What makes this negotiation so perplexing is that NextEra expects to gain $2-4 billion in value from the transaction. But NextEra has seemed unwilling to make many of the concessions that could lead to it winning approval. While the company may not want to give ratepayers the $850 million being asked, it could increase its counteroffer and still make a substantial return.

In other words, NextEra appears on track to sacrifice billions because it doesn’t want to concede a few hundred million dollars to Texas energy consumers.

Even worse for NextEra, the company has had three other failed acquisitions in recent years. Another failed deal could effectively end further acquisition opportunities as deal partners may steer clear.

Students of negotiation strategy learn about the concept of Pareto optimality. When one party can’t make any more gains without the other side incurring losses, it’s said to be Pareto optimal.

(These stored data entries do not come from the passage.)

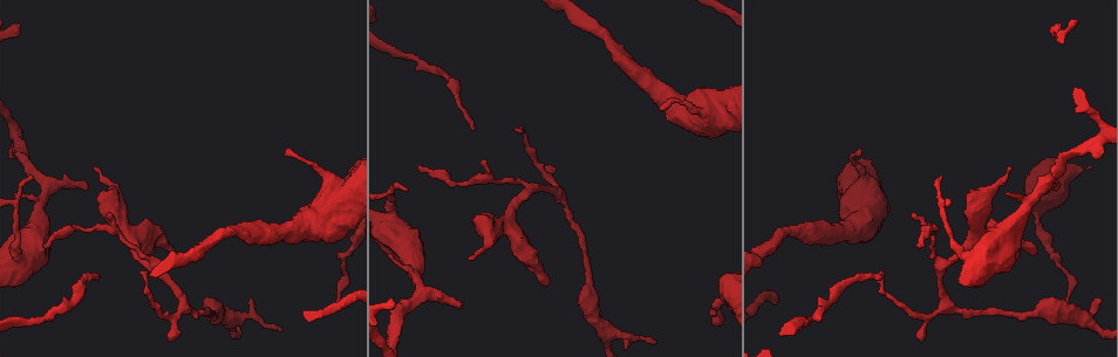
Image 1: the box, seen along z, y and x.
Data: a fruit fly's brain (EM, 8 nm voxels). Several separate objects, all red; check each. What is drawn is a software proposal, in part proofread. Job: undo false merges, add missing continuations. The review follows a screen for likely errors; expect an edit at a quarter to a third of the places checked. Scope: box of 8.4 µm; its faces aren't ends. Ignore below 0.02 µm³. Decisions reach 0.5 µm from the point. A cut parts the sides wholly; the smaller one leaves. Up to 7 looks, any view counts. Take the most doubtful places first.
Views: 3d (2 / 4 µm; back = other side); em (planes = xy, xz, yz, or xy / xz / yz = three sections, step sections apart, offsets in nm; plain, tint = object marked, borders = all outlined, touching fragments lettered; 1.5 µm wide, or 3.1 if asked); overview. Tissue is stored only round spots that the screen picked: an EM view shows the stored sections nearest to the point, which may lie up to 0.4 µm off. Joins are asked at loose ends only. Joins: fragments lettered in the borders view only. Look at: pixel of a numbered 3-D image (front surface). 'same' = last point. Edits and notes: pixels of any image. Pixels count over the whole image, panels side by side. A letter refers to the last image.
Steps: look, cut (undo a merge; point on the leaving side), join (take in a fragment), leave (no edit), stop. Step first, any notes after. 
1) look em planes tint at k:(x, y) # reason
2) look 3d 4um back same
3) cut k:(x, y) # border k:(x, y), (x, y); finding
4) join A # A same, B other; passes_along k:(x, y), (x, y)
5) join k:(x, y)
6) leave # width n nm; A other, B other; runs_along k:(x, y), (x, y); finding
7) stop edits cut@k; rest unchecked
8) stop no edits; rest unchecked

look 3d 4um at 1:(460, 305) # an open end

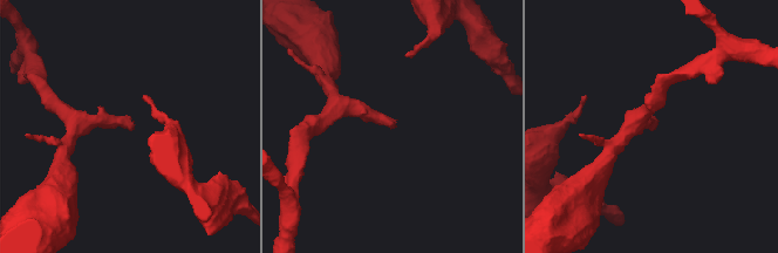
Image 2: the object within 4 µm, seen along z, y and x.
look em xz step 8 borders at 2:(130, 127)

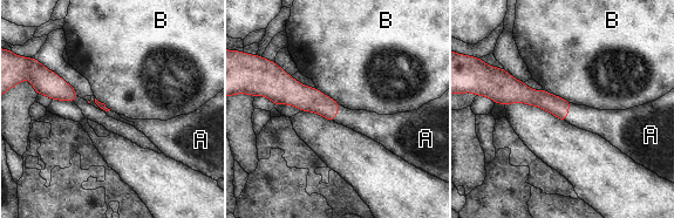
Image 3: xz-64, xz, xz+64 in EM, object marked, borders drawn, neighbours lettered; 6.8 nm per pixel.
look em planes borders same

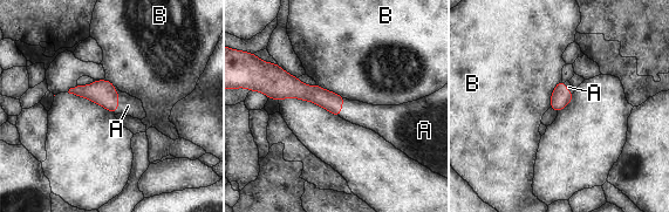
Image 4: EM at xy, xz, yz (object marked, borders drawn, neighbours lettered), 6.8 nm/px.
join A # width 130 nm; longest_contact B 200 nm; A same, B other; the neuron continues

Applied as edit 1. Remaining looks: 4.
look overview # redraw

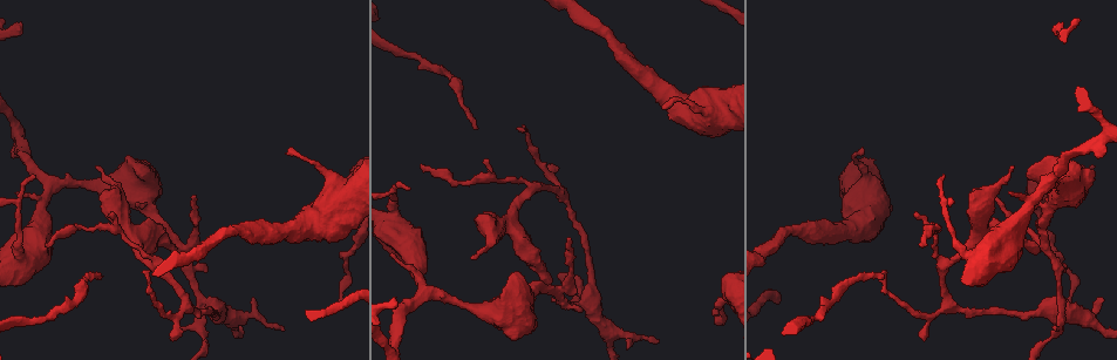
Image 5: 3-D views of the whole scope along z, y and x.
look 3d 4um at 5:(288, 149) # thin end

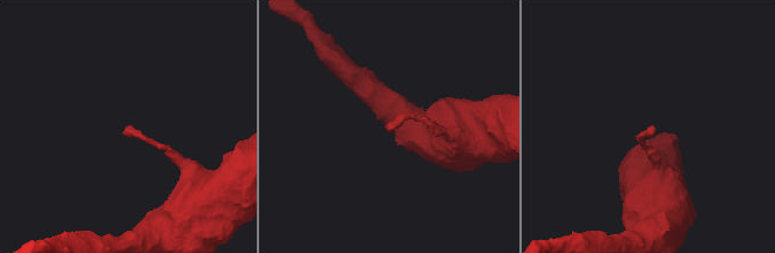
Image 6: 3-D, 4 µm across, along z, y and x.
look em planes plain at 6:(654, 128) # need the tissue

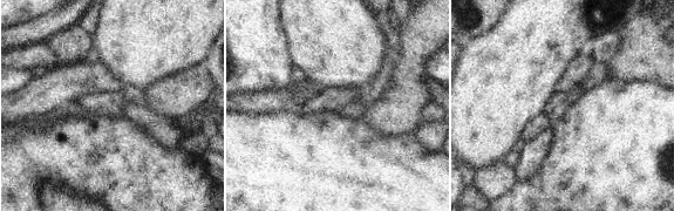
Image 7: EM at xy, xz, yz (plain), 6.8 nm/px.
look em planes borders same # what lies round it

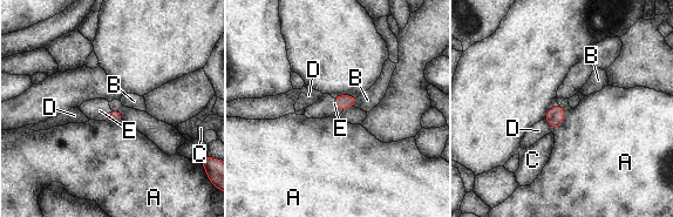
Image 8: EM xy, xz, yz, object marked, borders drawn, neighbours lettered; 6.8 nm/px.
join E # A other, B other, C other, D other, E same; passes_along 8:(341, 101), (335, 104), (325, 106); it goes on there

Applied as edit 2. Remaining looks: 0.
stop edits join@4, join@8; rest unchecked

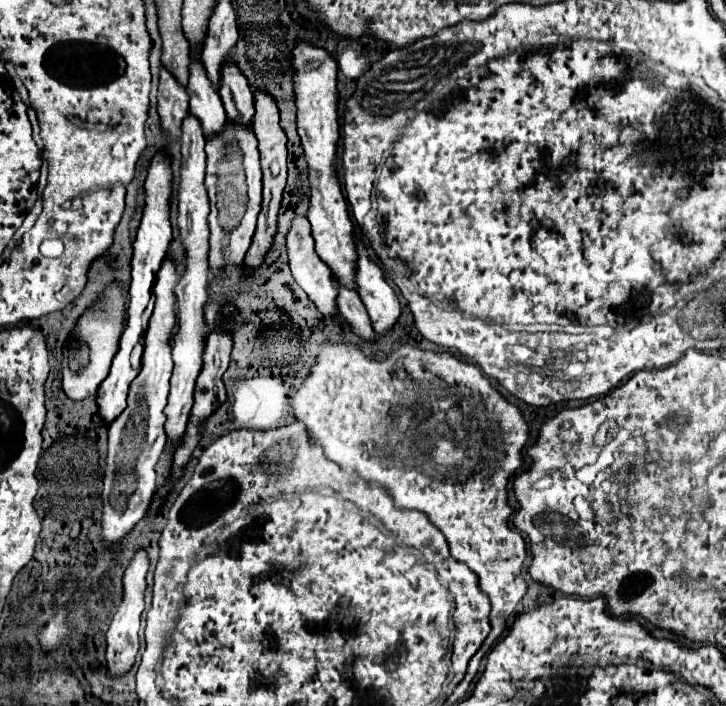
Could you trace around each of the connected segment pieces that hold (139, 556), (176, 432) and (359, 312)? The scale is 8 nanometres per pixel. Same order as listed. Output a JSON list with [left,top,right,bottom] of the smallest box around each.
[[106,549,148,679],[166,115,208,443],[334,279,378,341]]

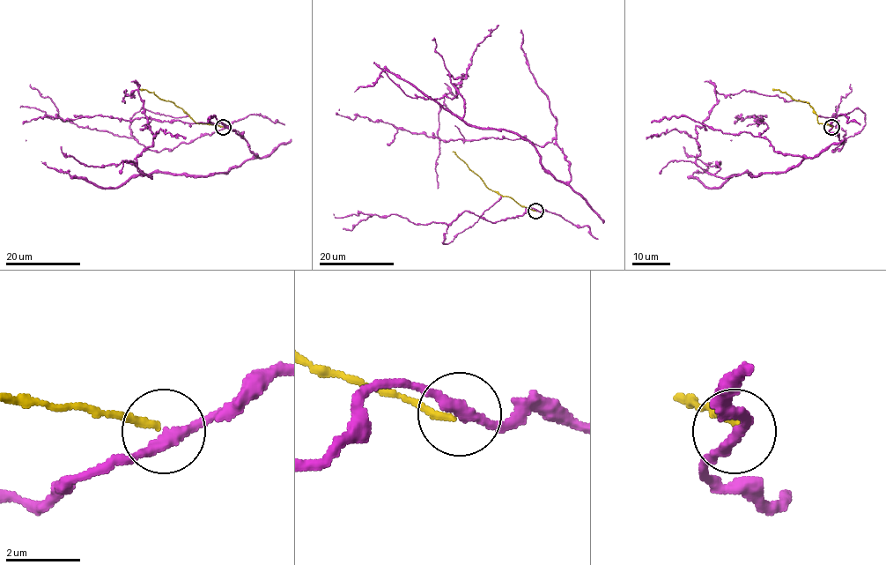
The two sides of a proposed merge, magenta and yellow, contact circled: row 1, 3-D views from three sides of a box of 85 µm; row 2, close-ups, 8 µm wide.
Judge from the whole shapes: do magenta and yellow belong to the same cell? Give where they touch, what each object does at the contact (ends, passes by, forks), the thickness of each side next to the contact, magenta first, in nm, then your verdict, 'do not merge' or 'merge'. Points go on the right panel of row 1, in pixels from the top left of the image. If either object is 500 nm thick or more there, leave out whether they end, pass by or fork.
place (831, 127); magenta passes by; yellow ends; calibres 280 and 180 nm; do not merge

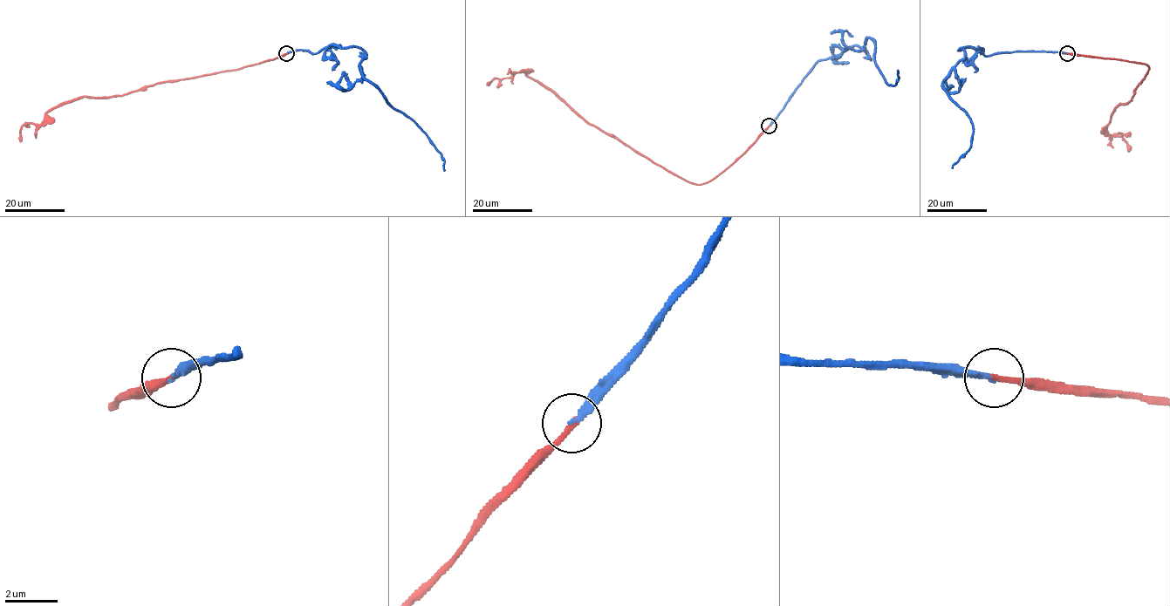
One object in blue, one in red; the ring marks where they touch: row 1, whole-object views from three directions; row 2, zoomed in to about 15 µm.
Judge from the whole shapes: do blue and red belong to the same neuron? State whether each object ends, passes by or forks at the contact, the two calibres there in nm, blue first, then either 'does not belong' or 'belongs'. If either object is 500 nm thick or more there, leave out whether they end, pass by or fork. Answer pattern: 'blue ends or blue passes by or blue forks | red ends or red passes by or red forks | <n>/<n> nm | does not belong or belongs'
blue ends | red ends | 220/220 nm | belongs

One side may think it needs to strong arm others to get the most out of the negotiation, but when those demands are costly to others, that hardline negotiator could kill a valuable deal by wanting to take the whole pie for himself. Sometimes it’s better to take a small piece from a very large pie.

The NextEra-Oncor deal may actually prove a surprising example where one side would rather lose vast sums of money than make small concessions to consumers.